CONTRA viento y marea, el presidente sirio Bashar al Asad se ha mantenido en el poder a lo largo de una década sangrienta que transformó a su país en un campo de ruinas. Ahora, avanza hacia una presidencial que tiene prácticamente ganada.
Hace diez años, en un juego de dominó regional, sus días en el poder parecían contados: la ola de la primavera árabe ya había derrocado al tunecino Ben Ali y al egipcio Hosni Mubarak.
Pero, tras haber perdido el control de la mayoría del territorio sirio, y pese al aislamiento internacional, el hombre fuerte de Damasco permaneció al mando, a costa de una guerra civil y una tutela extranjera.
Cuando estallaron las manifestaciones prodemocracia en marzo de 2011, hubo dudas sobre la capacidad de resistencia de Asad, un oftalmólogo formado en el Reino Unido, y de la minoría alauí, a la cual pertenece, que detenta el poder.
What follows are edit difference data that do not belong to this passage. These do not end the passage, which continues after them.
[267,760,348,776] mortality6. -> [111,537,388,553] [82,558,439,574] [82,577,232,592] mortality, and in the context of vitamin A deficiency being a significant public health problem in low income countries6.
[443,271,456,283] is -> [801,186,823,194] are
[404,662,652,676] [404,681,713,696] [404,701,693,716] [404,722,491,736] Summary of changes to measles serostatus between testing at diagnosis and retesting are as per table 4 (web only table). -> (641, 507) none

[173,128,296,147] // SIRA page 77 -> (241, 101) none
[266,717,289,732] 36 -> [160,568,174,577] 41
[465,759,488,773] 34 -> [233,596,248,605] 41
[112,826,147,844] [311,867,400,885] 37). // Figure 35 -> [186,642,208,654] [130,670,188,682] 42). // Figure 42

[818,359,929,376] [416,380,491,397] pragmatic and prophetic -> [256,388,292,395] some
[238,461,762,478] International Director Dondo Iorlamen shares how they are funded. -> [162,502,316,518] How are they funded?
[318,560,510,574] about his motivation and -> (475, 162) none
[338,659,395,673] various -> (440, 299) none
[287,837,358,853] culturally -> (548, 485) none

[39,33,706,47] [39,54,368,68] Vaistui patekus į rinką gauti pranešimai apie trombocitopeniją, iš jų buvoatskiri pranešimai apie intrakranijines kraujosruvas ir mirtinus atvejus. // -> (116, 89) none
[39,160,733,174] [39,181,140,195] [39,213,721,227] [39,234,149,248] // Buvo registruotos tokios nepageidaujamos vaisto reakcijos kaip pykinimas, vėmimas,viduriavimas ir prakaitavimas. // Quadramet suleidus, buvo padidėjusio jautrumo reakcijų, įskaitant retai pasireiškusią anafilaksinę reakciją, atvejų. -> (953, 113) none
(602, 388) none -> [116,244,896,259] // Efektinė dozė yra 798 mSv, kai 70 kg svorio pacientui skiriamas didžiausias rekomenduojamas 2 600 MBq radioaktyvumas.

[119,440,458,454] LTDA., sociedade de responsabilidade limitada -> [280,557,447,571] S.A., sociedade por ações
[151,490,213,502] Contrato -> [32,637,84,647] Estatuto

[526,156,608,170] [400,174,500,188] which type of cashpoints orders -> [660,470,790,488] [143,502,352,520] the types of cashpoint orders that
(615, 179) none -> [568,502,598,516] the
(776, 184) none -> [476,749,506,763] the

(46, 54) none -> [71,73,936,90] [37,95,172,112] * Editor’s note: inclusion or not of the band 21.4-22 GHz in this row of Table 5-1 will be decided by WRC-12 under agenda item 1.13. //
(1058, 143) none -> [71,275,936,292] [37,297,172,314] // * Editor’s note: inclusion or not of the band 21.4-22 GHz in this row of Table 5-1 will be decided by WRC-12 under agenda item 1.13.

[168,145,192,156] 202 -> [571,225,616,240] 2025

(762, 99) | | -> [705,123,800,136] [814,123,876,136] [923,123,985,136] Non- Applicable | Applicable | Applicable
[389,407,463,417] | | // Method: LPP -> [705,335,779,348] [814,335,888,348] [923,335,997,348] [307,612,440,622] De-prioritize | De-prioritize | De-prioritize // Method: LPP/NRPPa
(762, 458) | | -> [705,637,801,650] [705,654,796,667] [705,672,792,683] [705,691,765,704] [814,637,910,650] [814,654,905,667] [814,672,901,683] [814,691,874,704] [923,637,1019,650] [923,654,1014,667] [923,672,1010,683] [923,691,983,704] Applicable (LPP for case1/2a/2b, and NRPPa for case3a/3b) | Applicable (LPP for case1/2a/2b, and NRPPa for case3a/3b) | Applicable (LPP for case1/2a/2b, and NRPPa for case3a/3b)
Pero "Bashar", que sucedió a su padre Hafez en 2000 después de tres décadas de un reinado de hierro, salvó su poder gracias a su resistencia y sangre fría, combinados con otros factores, como la influencia sobre los aparatos de seguridad, retirada de Occidente, apoyo determinante de Rusia e Irán.
"Años después de haber reclamado su salida y pensado que iba a ser derrocado, el mundo quiere hoy reconciliarse con él. Asad ha sabido jugar a largo plazo", subraya el político libanés Karim Pakradouni.
A mediados de marzo de 2011, dos meses después del comienzo de la "Primavera Árabe", hubo manifestaciones por la libertad y la democracia en Siria.
Pero Asad no titubeó: la represión fue sangrienta, provocando una militarización del levantamiento y luego su transformación en una guerra compleja que implica rebeldes, yihadistas, potencias regionales e internacionales.
En 2015, la intervención militar de Rusia fue decisiva para el régimen, que invirtió la tendencia y encadenó victorias. Hasta la fecha, sólo un puñado de regiones, entre ellas el bastión yihadista y rebelde de Idlib (noroeste), se le escapa todavía.
Desangre y exilio
En una década, el conflicto causó la muerte de 387.000 personas, de ellas un gran número de civiles, desplazado y empujado al exilio a más de la mitad de la población de antes de la guerra (estimada en más de 20 millones). Decenas de miles de sirios están encarcelados.
Actualmente hay 5,6 millones de refugiados en el extranjero, principalmente en los países vecinos (Turquía, Líbano y Jordania), según el Observatorio Sirio para los Derechos Humanos (agencia de la ONU) y más de un millón de ellos son niños sirios nacidos en el exilio.
En cuanto a los desplazados internos son 6,7 millones, muchos de los cuales viven en campos, sobreviviendo a la pobreza.
Según la agencia de la ONU, cerca de 100.000 presos han muerto por torturas en la cárcel del régimen y una cifra igual permanece tras las rejas, mientras se reportan no menos de 200 mil desaparecidas.
En total durante esta década de guerra se han registrado 38 ataques con armas químicas, según la ONU, de los cuales 32 se atribuyen al régimen de Asad. Uno de estos provocó 1.400 fallecidos en el año 2013.
También dos periodistas siguen desaparecidos: el estadounidense Austin Tice (desde el 14 de agosto de 2012) y el británico John Cantlie (secuestrado por el grupo islámico el 22 de noviembre de ese mismo año).
Unos 13,4 millones de personas viven en los territorios bajo control del régimen, según el mencionado Observatorio que agrega que tras varias reconquistas, el régimen controla casi dos tercios del territorio. Mientras unas 2.9 millones de personas viven en la región de Idlib, el último gran bastión de los yihadistas y los rebeldes en el noroeste; otras 2,6 millones habitan en los territorios kurdos del noreste y el este y unos 1,3 millones se encuentran en bolsas de territorio en el norte de Siria, en la frontera con Turquía, bajo el control de las fuerzas turcas y sus apoyos sirios.